PMTD: Pyramid Mask Text Detector
This project hosts the inference code for implementing the PMTD algorithm for text detection, as presented in our paper:
Pyramid Mask Text Detector;
Liu Jingchao, Liu Xuebo, Sheng Jie, Liang Ding, Li Xin and Liu Qingjie;
arXiv preprint arXiv:1903.11800 (2019).
The full paper is available at: https://arxiv.org/abs/1903.11800.
Installation
Check INSTALL.md for installation instructions.
Trained model
We provide trained model on ICDAR 2017 MLT dataset here and ICDAR 2015 dataset here for downloading.

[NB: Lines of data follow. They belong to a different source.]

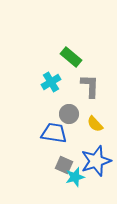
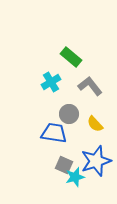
gray L-shape: rotated 40 degrees counterclockwise
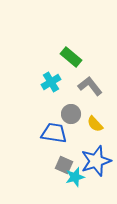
gray circle: moved 2 px right
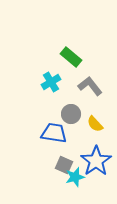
blue star: rotated 16 degrees counterclockwise
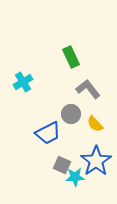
green rectangle: rotated 25 degrees clockwise
cyan cross: moved 28 px left
gray L-shape: moved 2 px left, 3 px down
blue trapezoid: moved 6 px left; rotated 144 degrees clockwise
gray square: moved 2 px left
cyan star: rotated 12 degrees clockwise
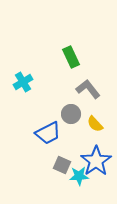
cyan star: moved 4 px right, 1 px up
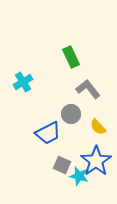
yellow semicircle: moved 3 px right, 3 px down
cyan star: rotated 18 degrees clockwise
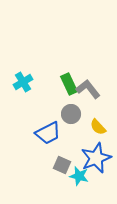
green rectangle: moved 2 px left, 27 px down
blue star: moved 3 px up; rotated 12 degrees clockwise
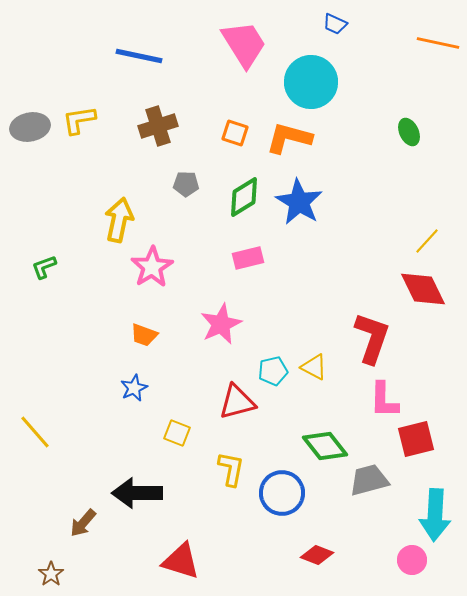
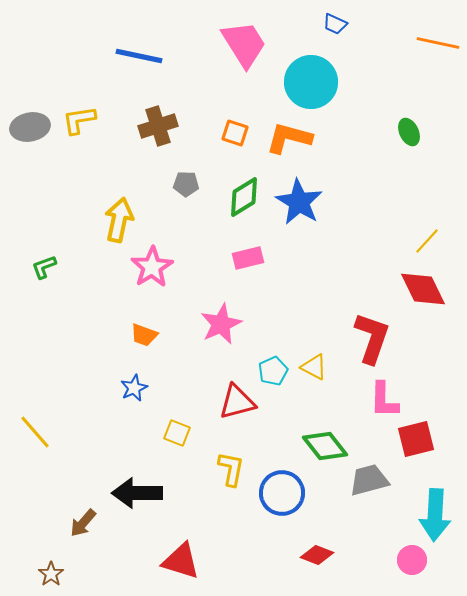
cyan pentagon at (273, 371): rotated 12 degrees counterclockwise
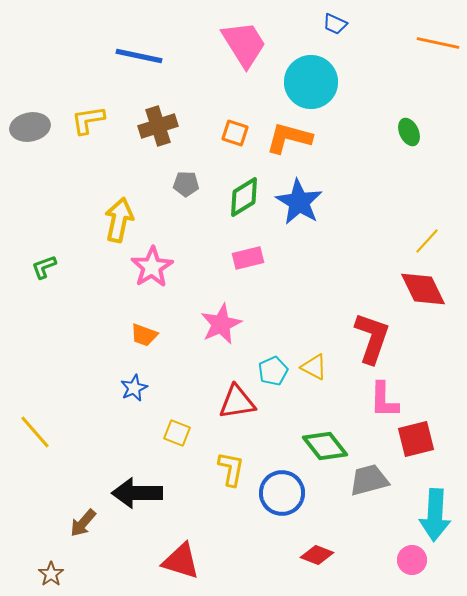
yellow L-shape at (79, 120): moved 9 px right
red triangle at (237, 402): rotated 6 degrees clockwise
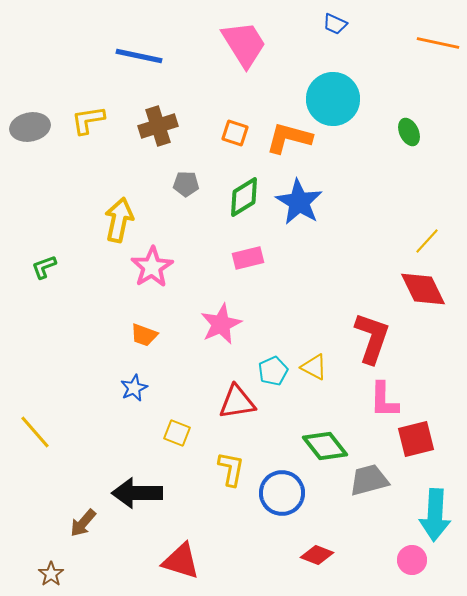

Note that the result is slightly different from we reported in the paper, because PMTD is based on a private codebase, we reimplement inference code based on maskrcnn-benchmark.
ICDAR 2017
Method | Precision | Recall | F-measure |
---|---|---|---|
This project | 85.13% | 72.85% | 78.51% |
Paper reported | 85.15% | 72.77% | 78.48% |
ICDAR 2015
Method | Precision | Recall | F-measure |
---|---|---|---|
This project | 87.48% | 91.26% | 89.33% |
Paper reported | 87.43% | 91.30% | 89.33% |
A quick demo
cd PROJECT_ROOT
python demo/PMTD_demo.py \
--image_path=datasets/icdar2017mlt/ch8_validation_images/img_1.jpg \
--model_path=models/PMTD_ICDAR2017MLT.pth
Perform testing on ICDAR 2017 MLT dataset
Prepare dataset
We recommend to symlink ICDAR 2017 MLT dataset to datasets/
as follows
# eg: ~/Projects/PMTD
cd PROJECT_ROOT
mkdir -p datasets/icdar2017mlt
cd datasets/icdar2017mlt
# symlink for images and annotations
ln -s /path_to_icdar2017mlt_dataset/ch8_test_images
Generate coco label for dataset
# ${PWD} = datasets/icdar2017mlt
mkdir annotations
cd PROJECT_ROOT
python demo/utils/generate_icdar2017.py
# label will output to PROJECT_ROOT/datasets/icdar2017mlt/annotations/test_coco.json
Test images
In the test stage, we use one GPU of TITANX 11G with a batch size 4. When encountering the out-of-memory (OOM) error, you may need to modify TEST.IMS_PER_BATCH in configs/e2e_PMTD_R_50_FPN_1x_test.yaml
.
# the download model should place in the path: models/PMTD_ICDAR2017MLT.pth
python tools/test_net.py --config=configs/e2e_PMTD_R_50_FPN_1x_ICDAR2017MLT_test.yaml
# results will output to PROJECT_ROOT/inference/icdar_2017_mlt_test/
# - bbox.json // when using coco evaluation criterion
# - segm.json // when using coco evaluation criterion
# - dataset.pth
# - predictions.pth
# - results_{scale}.pth, in default setting, scale=1600
Convert results to ICDAR 2017 submission format
python demo/utils/convert_results_to_icdar.py
# results will output to PROJECT_ROOT/inference/icdar_2017_mlt_test/
# - icdar.zip
ICDAR 2017 MLT
submit icdar.zip toCitations
Please consider citing our paper in your publications if this project helps your research. BibTeX reference is as follows.
@article{liu2019pyramid,
title={Pyramid Mask Text Detector},
author={Liu, Jingchao and Liu, Xuebo and Sheng, Jie and Liang, Ding and Li, Xin and Liu, Qingjie},
journal={arXiv preprint arXiv:1903.11800},
year={2019}
}
Contributors
License
Maskrcnn-benchmark is released under the MIT license. PMTD is released under the Apache 2.0 license.